Did Dave Chappelle go too far?
Did Dave Chappelle go too far?
In "The Bird Revelation," he wastes no time walking up to the line, first by boasting that he’s so good at telling jokes that he gets to the punchline first: “And so I kicked her in the p*ssy.” That's a punchline that would offend anyone, especially anyone sensitive to jokes about violence toward women. The crowd was so shocked they could do nothing but laugh. Chappelle then takes the audience on a journey back to the punchline. He pivots to how people think he’s from the projects, but he’s really not; he envied poor kids growing up because they shared a common ground. Chappelle’s family, he says, had just enough money to be broke around white people. He tells the story of the first time he was invited to eat dinner at a white friend’s house. He didn’t want to go, because he'd been taught that white people can't cook. His friend tells him that his mom was making Stove Top Stuffing, a product all kids knew from TV commercials. So he gets excited about eating white-people dinner, until his friend’s mom says that she didn’t know he was going to stay over, and there wasn’t going to be enough food for him. So he . . . “kicked her in the p*ssy.”

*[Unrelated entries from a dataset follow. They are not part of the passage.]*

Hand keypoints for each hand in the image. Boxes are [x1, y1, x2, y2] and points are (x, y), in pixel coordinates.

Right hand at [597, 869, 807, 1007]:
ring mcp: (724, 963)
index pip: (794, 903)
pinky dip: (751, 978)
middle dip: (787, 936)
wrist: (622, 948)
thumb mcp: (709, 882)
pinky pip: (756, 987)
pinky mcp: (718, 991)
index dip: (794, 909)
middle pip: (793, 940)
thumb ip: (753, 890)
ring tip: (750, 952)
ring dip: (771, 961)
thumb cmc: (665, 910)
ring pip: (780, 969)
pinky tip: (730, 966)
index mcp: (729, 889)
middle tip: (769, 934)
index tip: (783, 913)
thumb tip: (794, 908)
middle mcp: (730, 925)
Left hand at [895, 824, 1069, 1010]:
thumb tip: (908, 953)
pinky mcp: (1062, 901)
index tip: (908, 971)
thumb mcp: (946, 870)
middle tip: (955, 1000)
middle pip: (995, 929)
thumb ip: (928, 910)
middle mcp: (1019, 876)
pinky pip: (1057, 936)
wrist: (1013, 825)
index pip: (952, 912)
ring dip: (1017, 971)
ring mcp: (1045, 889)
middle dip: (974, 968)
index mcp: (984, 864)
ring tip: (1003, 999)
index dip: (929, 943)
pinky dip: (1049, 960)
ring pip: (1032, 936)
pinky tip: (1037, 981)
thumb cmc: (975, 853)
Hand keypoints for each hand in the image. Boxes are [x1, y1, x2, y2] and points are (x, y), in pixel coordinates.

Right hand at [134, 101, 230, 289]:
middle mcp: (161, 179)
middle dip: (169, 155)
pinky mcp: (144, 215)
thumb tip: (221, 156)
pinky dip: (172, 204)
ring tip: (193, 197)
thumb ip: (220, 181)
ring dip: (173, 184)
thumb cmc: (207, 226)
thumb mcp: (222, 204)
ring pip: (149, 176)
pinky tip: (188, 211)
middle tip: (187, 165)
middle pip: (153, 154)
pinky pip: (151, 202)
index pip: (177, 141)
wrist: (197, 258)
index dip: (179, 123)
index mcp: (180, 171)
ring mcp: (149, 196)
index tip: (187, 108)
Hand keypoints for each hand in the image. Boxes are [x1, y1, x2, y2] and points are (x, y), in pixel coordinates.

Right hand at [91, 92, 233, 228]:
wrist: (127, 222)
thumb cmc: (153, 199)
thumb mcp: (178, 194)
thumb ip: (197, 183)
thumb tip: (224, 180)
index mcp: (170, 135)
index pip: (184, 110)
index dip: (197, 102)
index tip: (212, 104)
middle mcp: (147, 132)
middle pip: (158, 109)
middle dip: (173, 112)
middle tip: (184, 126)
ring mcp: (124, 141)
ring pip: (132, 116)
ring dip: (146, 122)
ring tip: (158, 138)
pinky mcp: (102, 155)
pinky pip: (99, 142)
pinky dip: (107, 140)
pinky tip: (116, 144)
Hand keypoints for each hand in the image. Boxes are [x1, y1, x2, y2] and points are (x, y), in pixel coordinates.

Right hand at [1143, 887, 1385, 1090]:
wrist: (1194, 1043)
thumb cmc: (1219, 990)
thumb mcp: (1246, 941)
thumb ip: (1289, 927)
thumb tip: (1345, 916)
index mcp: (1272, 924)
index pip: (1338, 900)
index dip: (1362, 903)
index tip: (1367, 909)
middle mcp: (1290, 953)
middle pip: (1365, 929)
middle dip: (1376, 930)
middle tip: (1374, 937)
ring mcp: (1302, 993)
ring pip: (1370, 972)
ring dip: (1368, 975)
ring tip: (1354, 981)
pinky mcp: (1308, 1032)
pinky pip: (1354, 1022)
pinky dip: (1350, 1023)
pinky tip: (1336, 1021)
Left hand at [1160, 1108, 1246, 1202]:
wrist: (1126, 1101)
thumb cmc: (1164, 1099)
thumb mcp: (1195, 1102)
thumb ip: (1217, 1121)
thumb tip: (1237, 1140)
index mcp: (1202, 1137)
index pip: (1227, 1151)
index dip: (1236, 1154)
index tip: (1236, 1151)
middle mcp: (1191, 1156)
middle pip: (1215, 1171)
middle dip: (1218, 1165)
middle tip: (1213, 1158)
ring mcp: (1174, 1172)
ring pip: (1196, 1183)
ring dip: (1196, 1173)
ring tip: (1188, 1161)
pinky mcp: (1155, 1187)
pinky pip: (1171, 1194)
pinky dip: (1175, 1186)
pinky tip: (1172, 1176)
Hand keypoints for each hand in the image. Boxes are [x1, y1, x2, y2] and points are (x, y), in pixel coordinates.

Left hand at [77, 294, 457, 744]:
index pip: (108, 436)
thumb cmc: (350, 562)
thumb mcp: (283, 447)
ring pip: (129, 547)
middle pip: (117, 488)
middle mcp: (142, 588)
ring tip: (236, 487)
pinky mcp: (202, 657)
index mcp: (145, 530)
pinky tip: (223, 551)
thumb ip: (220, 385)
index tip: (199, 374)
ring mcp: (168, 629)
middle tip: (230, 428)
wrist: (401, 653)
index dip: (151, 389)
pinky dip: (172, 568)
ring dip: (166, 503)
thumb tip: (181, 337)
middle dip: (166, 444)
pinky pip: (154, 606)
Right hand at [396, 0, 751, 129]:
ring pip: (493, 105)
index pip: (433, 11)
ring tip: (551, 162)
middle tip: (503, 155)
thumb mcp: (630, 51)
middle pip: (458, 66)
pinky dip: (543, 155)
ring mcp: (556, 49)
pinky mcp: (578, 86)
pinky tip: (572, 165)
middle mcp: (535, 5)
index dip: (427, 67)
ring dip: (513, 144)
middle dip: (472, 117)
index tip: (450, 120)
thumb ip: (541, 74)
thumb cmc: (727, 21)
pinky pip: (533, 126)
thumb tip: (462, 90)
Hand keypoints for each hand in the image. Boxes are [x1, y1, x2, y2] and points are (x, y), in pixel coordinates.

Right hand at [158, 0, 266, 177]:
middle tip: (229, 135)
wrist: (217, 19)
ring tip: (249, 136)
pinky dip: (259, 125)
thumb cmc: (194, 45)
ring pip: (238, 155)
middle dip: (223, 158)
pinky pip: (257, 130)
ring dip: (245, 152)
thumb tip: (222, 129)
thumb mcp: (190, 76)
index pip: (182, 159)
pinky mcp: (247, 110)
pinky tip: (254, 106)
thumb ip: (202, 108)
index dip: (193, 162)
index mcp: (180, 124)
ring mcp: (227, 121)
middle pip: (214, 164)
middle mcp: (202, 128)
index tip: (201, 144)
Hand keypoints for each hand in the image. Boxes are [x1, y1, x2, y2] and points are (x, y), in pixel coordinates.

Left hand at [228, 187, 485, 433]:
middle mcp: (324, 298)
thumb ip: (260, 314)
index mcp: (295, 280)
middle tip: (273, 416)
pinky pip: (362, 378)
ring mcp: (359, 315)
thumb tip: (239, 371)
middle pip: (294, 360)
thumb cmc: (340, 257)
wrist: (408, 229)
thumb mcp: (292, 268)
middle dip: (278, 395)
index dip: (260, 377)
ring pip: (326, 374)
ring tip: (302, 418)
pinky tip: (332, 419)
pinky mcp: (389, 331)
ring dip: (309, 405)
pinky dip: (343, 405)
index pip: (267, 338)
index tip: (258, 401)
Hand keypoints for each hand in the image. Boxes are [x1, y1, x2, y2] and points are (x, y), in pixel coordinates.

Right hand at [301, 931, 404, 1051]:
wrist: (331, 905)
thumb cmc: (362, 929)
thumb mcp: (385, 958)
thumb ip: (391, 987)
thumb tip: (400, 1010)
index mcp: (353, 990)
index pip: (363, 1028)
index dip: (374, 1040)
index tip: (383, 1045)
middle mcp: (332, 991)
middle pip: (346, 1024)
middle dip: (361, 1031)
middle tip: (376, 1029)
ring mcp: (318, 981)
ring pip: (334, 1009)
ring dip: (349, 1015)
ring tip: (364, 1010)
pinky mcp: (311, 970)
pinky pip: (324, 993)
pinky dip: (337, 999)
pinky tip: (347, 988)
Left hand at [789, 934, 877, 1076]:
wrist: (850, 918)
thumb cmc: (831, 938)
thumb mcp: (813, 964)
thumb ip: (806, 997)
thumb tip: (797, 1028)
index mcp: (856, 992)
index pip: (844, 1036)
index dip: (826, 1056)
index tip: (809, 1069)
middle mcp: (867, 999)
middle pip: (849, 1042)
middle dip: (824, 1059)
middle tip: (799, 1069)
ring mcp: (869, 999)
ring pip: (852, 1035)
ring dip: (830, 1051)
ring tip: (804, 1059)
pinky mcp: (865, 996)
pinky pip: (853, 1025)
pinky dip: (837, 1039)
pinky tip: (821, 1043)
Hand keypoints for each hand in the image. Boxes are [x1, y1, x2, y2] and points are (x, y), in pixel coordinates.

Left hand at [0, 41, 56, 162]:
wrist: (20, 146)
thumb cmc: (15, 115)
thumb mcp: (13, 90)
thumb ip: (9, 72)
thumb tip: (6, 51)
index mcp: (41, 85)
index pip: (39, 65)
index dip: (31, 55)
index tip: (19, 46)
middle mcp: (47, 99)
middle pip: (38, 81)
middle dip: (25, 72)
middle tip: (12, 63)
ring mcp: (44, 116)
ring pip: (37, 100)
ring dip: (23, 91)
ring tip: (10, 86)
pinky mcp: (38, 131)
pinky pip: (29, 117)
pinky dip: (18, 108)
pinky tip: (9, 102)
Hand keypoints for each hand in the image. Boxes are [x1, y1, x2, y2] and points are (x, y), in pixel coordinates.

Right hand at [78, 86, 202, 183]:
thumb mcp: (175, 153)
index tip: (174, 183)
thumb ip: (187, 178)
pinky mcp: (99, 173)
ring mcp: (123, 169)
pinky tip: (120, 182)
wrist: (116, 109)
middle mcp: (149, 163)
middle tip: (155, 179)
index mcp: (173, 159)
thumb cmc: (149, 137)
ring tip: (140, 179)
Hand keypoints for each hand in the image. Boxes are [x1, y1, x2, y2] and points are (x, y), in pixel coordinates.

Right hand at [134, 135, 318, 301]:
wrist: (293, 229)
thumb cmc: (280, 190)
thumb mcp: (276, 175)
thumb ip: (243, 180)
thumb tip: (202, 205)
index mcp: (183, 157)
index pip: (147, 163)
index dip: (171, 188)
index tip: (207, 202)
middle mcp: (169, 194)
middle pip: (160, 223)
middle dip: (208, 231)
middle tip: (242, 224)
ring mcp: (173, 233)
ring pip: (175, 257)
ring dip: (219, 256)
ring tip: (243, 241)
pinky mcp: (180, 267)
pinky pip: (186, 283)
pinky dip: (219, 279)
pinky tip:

Yes, it's a shocking line, and no, he's not advocating for women to literally be kicked in the genitals — he's on his way to making an unexpected connection.
He may not has been as effective when attempting to explore the issue of sexual assault and harassment in Hollywood. Chappelle has also been getting a ton of negative feedback for joking about the #MeToo movement and the ways in which our country is dealing with rape culture. Many viewers are upset specifically over a bit in "Equanimity" about Louis CK's habit of masturbating in front of women in comedy.
“Louis was like the turning point," Chappelle says. "All these allegations were terrible — I shouldn’t say this — but his allegations were the only ones that made me laugh. When you think about it, he’s jerking off — he’s surprising people."
“I picture all the comics in comedy reading it like, ‘Word!’ It’s terrible, I’m sorry ladies, you’re right. At the same time, Jesus Christ, they took everything from Louis," he says. "It might be disproportionate, I can’t tell, I can't tell."
Chappelle then addresses the women Louis harassed with comments that have been widely criticized. “Show business is just harder than that. Them women sounded like, I hate to say it, they sounded weak. I know it sounds fukked up and I’m not supposed to say that, but one of these ladies was like, ‘Louis C.K. was masturbating while I was on the phone with him.’ bytch, you don’t know how to hang up the phone? How the hell are you going to survive in show business if this is an actual obstacle to your dreams? I know Louis is wrong, I’m just saying, I’m held to a higher standard of accountability than these women are.”